La société suédoise Equinor, instigatrice du projet de Bay du Nord, a eu la présence d’esprit de laisser tomber ce projet. Une chance, car ce premier projet en eaux profondes comportait de nombreux risques. À l’époque, nous avions appris qu’il faudrait entre 18 et 36 jours seulement pour amener le matériel nécessaire sur place pour colmater une fuite éventuelle. On parle ici de milliers de litres de pétrole qui se serait répandu dans l’océan Atlantique.
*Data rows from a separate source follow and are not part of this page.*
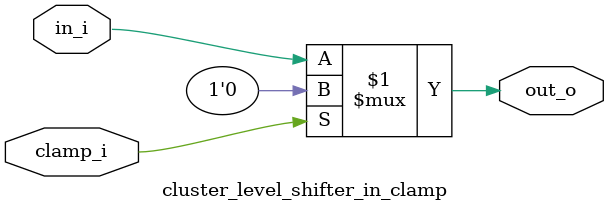
<source format=sv>

module cluster_level_shifter_in_clamp
(
    input  logic in_i,
    output logic out_o,
    input  logic clamp_i
);

assign out_o = clamp_i ? 1'b0 : in_i;

endmodule

</source>
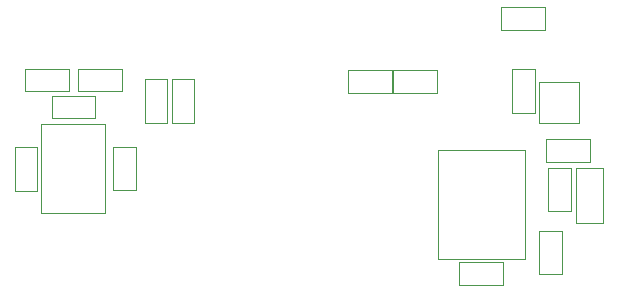
<source format=gbr>
G04 #@! TF.GenerationSoftware,KiCad,Pcbnew,(5.0.0-rc2-dev-586-g888c43477)*
G04 #@! TF.CreationDate,2018-06-03T15:17:15-03:00*
G04 #@! TF.ProjectId,Signal,5369676E616C2E6B696361645F706362,rev?*
G04 #@! TF.SameCoordinates,Original*
G04 #@! TF.FileFunction,Other,User*
%FSLAX46Y46*%
G04 Gerber Fmt 4.6, Leading zero omitted, Abs format (unit mm)*
G04 Created by KiCad (PCBNEW (5.0.0-rc2-dev-586-g888c43477)) date 06/03/18 15:17:15*
%MOMM*%
%LPD*%
G01*
G04 APERTURE LIST*
%ADD10C,0.050000*%
G04 APERTURE END LIST*
D10*
X32860000Y-26200000D02*
X32860000Y-24300000D01*
X32860000Y-24300000D02*
X29140000Y-24300000D01*
X29140000Y-24300000D02*
X29140000Y-26200000D01*
X29140000Y-26200000D02*
X32860000Y-26200000D01*
X30610000Y-23950000D02*
X30610000Y-22050000D01*
X30610000Y-22050000D02*
X26890000Y-22050000D01*
X26890000Y-22050000D02*
X26890000Y-23950000D01*
X26890000Y-23950000D02*
X30610000Y-23950000D01*
X31390000Y-23950000D02*
X35110000Y-23950000D01*
X31390000Y-22050000D02*
X31390000Y-23950000D01*
X35110000Y-22050000D02*
X31390000Y-22050000D01*
X35110000Y-23950000D02*
X35110000Y-22050000D01*
X36256000Y-32340000D02*
X36256000Y-28620000D01*
X34356000Y-32340000D02*
X36256000Y-32340000D01*
X34356000Y-28620000D02*
X34356000Y-32340000D01*
X36256000Y-28620000D02*
X34356000Y-28620000D01*
X38950000Y-22890000D02*
X37050000Y-22890000D01*
X37050000Y-22890000D02*
X37050000Y-26610000D01*
X37050000Y-26610000D02*
X38950000Y-26610000D01*
X38950000Y-26610000D02*
X38950000Y-22890000D01*
X28288000Y-26750000D02*
X33688000Y-26750000D01*
X28288000Y-34210000D02*
X33688000Y-34210000D01*
X28288000Y-26750000D02*
X28288000Y-34210000D01*
X33688000Y-26750000D02*
X33688000Y-34210000D01*
X41200000Y-26610000D02*
X41200000Y-22890000D01*
X39300000Y-26610000D02*
X41200000Y-26610000D01*
X39300000Y-22890000D02*
X39300000Y-26610000D01*
X41200000Y-22890000D02*
X39300000Y-22890000D01*
X26050000Y-32360000D02*
X27950000Y-32360000D01*
X27950000Y-32360000D02*
X27950000Y-28640000D01*
X27950000Y-28640000D02*
X26050000Y-28640000D01*
X26050000Y-28640000D02*
X26050000Y-32360000D01*
X73836000Y-23142000D02*
X70436000Y-23142000D01*
X70436000Y-23142000D02*
X70436000Y-26642000D01*
X70436000Y-26642000D02*
X73836000Y-26642000D01*
X73836000Y-26642000D02*
X73836000Y-23142000D01*
X73086000Y-34118000D02*
X73086000Y-30398000D01*
X71186000Y-34118000D02*
X73086000Y-34118000D01*
X71186000Y-30398000D02*
X71186000Y-34118000D01*
X73086000Y-30398000D02*
X71186000Y-30398000D01*
X63672000Y-38420000D02*
X63672000Y-40320000D01*
X63672000Y-40320000D02*
X67392000Y-40320000D01*
X67392000Y-40320000D02*
X67392000Y-38420000D01*
X67392000Y-38420000D02*
X63672000Y-38420000D01*
X73526000Y-30416000D02*
X73526000Y-35116000D01*
X73526000Y-35116000D02*
X75826000Y-35116000D01*
X75826000Y-35116000D02*
X75826000Y-30416000D01*
X73526000Y-30416000D02*
X75826000Y-30416000D01*
X72324000Y-35732000D02*
X70424000Y-35732000D01*
X70424000Y-35732000D02*
X70424000Y-39452000D01*
X70424000Y-39452000D02*
X72324000Y-39452000D01*
X72324000Y-39452000D02*
X72324000Y-35732000D01*
X67228000Y-18730000D02*
X70948000Y-18730000D01*
X67228000Y-16830000D02*
X67228000Y-18730000D01*
X70948000Y-16830000D02*
X67228000Y-16830000D01*
X70948000Y-18730000D02*
X70948000Y-16830000D01*
X71038000Y-28006000D02*
X71038000Y-29906000D01*
X71038000Y-29906000D02*
X74758000Y-29906000D01*
X74758000Y-29906000D02*
X74758000Y-28006000D01*
X74758000Y-28006000D02*
X71038000Y-28006000D01*
X70038000Y-25784500D02*
X70038000Y-22064500D01*
X68138000Y-25784500D02*
X70038000Y-25784500D01*
X68138000Y-22064500D02*
X68138000Y-25784500D01*
X70038000Y-22064500D02*
X68138000Y-22064500D01*
X58084000Y-22164000D02*
X58084000Y-24064000D01*
X58084000Y-24064000D02*
X61804000Y-24064000D01*
X61804000Y-24064000D02*
X61804000Y-22164000D01*
X61804000Y-22164000D02*
X58084000Y-22164000D01*
X57994000Y-24064000D02*
X57994000Y-22164000D01*
X57994000Y-22164000D02*
X54274000Y-22164000D01*
X54274000Y-22164000D02*
X54274000Y-24064000D01*
X54274000Y-24064000D02*
X57994000Y-24064000D01*
X61832000Y-38178000D02*
X61832000Y-28878000D01*
X69232000Y-38178000D02*
X69232000Y-28878000D01*
X61832000Y-38178000D02*
X69232000Y-38178000D01*
X61832000Y-28878000D02*
X69232000Y-28878000D01*
M02*

</source>
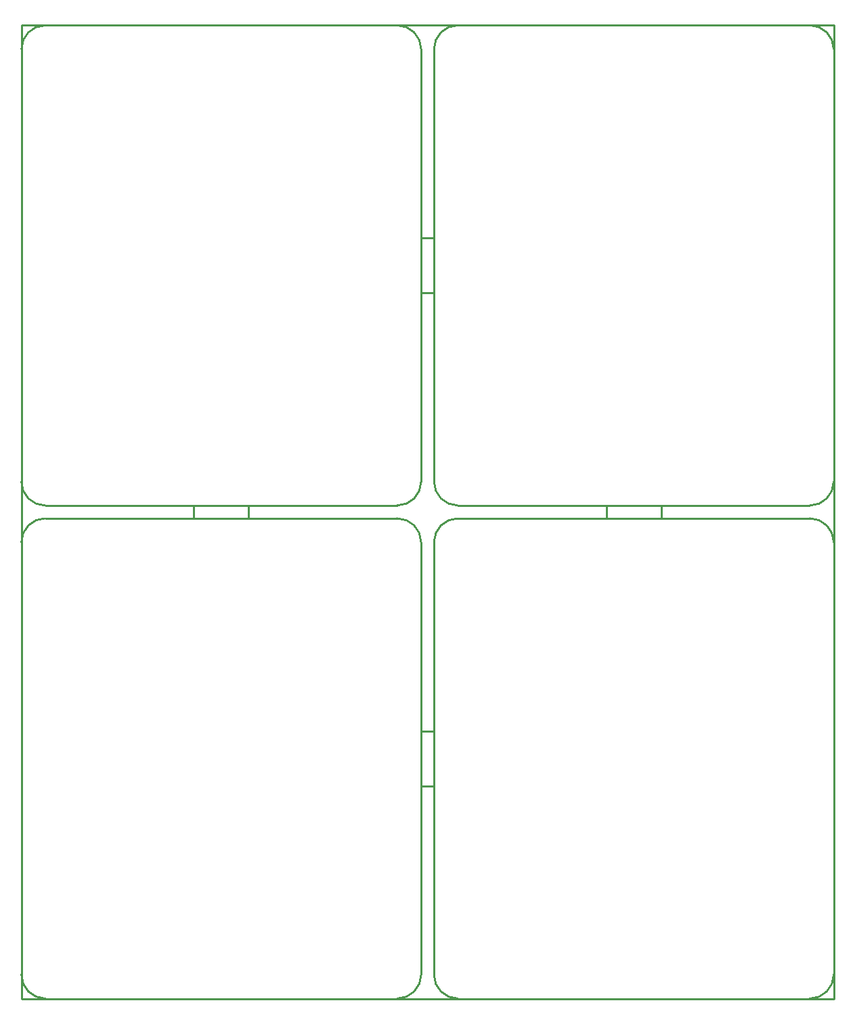
<source format=gko>
G04 Layer: BoardOutlineLayer*
G04 EasyEDA v6.5.22, 2025-01-04 22:24:20*
G04 4654ec591aaf40839b9ddd4dd84afded,10*
G04 Gerber Generator version 0.2*
G04 Scale: 100 percent, Rotated: No, Reflected: No *
G04 Dimensions in millimeters *
G04 leading zeros omitted , absolute positions ,4 integer and 5 decimal *
%FSLAX45Y45*%
%MOMM*%

%ADD10C,0.2540*%
D10*
X0Y299999D02*
G01*
X0Y5699988D01*
X4699990Y0D02*
G01*
X299999Y0D01*
X4999990Y5699988D02*
G01*
X4999990Y299999D01*
X299999Y5999987D02*
G01*
X4699990Y5999987D01*
G75*
G01*
X4699991Y5999988D02*
G02*
X4999990Y5699989I0J-299999D01*
G75*
G01*
X4999990Y299999D02*
G02*
X4699991Y0I-299999J0D01*
G75*
G01*
X299999Y0D02*
G02*
X0Y299999I0J299999D01*
G75*
G01*
X0Y5699989D02*
G02*
X299999Y5999988I299999J0D01*
X5159989Y299999D02*
G01*
X5159989Y5699988D01*
X9859980Y0D02*
G01*
X5459989Y0D01*
X10159979Y5699988D02*
G01*
X10159979Y299999D01*
X5459989Y5999987D02*
G01*
X9859980Y5999987D01*
G75*
G01*
X9859980Y5999988D02*
G02*
X10159980Y5699989I0J-299999D01*
G75*
G01*
X10159980Y299999D02*
G02*
X9859980Y0I-300000J0D01*
G75*
G01*
X5459989Y0D02*
G02*
X5159990Y299999I0J299999D01*
G75*
G01*
X5159990Y5699989D02*
G02*
X5459989Y5999988I299999J0D01*
X0Y-5859988D02*
G01*
X0Y-459999D01*
X4699990Y-6159987D02*
G01*
X299999Y-6159987D01*
X4999990Y-459999D02*
G01*
X4999990Y-5859988D01*
X299999Y-159999D02*
G01*
X4699990Y-159999D01*
G75*
G01*
X4699991Y-160000D02*
G02*
X4999990Y-459999I0J-299999D01*
G75*
G01*
X4999990Y-5859988D02*
G02*
X4699991Y-6159988I-299999J0D01*
G75*
G01*
X299999Y-6159988D02*
G02*
X0Y-5859988I0J300000D01*
G75*
G01*
X0Y-459999D02*
G02*
X299999Y-160000I299999J0D01*
X5159989Y-5859988D02*
G01*
X5159989Y-459999D01*
X9859980Y-6159987D02*
G01*
X5459989Y-6159987D01*
X10159979Y-459999D02*
G01*
X10159979Y-5859988D01*
X5459989Y-159999D02*
G01*
X9859980Y-159999D01*
G75*
G01*
X9859980Y-160000D02*
G02*
X10159980Y-459999I0J-299999D01*
G75*
G01*
X10159980Y-5859988D02*
G02*
X9859980Y-6159988I-300000J0D01*
G75*
G01*
X5459989Y-6159988D02*
G02*
X5159990Y-5859988I0J300000D01*
G75*
G01*
X5159990Y-459999D02*
G02*
X5459989Y-160000I299999J0D01*
X-6Y5999993D02*
G01*
X10159990Y5999993D01*
X10159990Y-6159993D01*
X-6Y-6159993D01*
X-6Y5999993D01*
X2157989Y-150837D02*
G01*
X2157989Y-9166D01*
X2841998Y-150837D02*
G01*
X2841998Y-9166D01*
X7317987Y-150837D02*
G01*
X7317987Y-9166D01*
X8001996Y-150837D02*
G01*
X8001996Y-9166D01*
X5150830Y3342002D02*
G01*
X5009156Y3342002D01*
X5150830Y2657993D02*
G01*
X5009156Y2657993D01*
X5150830Y-2817990D02*
G01*
X5009156Y-2817990D01*
X5150830Y-3501999D02*
G01*
X5009156Y-3501999D01*

%LPD*%
M02*

</source>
Difficile de ne pas être cynique quand on sait que le ministre qui a consenti au projet de Bay du Nord, est ancien militant écologiste convaincu.
Qu’importe l’issue de Bay du Nord, le gouvernement Trudeau n’y est pour rien. Tous ce qu’on peut retenir de cette saga, ce sont les voltes-faces du gouvernement, les doubles-discours, la terminologie employée afin de mettre les citoyens en confiance. Ce gouvernement a renoncé à ses engagements politiques et climatiques.
Revenons à C-49, le Canada, visage à deux faces, joue encore la carte du « bon participant », alors qu’au fond, il faut bien admettre que la probabilité que les modifications que prévoit C-49 maintiennent l’octroi de permis et promeuvent les activités pétrolières en mer, est belle et bien là. D’ailleurs, quelques jours à peine après avoir déposé C-49 le gouvernement annonçait de nouveaux permis de forages afin de doubler la production pétrolière au large des côtes.
Encore une fois, le gouvernement avait une occasion de montrer qu’il voulait sortir des énergies fossiles et il l’a raté. Ceci étant dit, ce serait une bonne chose de « mettre la table » d’un point de vue législatif pour les énergies renouvelables dans cette région du Canada.
Je le répète, la sortie des énergies fossiles est impérative. Il n’y a pas que l’Ouest canadien qui a besoin d’un coup de main, mais les provinces maritimes également. Dans les deux régions, l’environnement et la biodiversité sont mises à mal, mais le caucus du Bloc Québécois a de sérieux doutes sur la probité des engagements qui sont contenu dans C-49.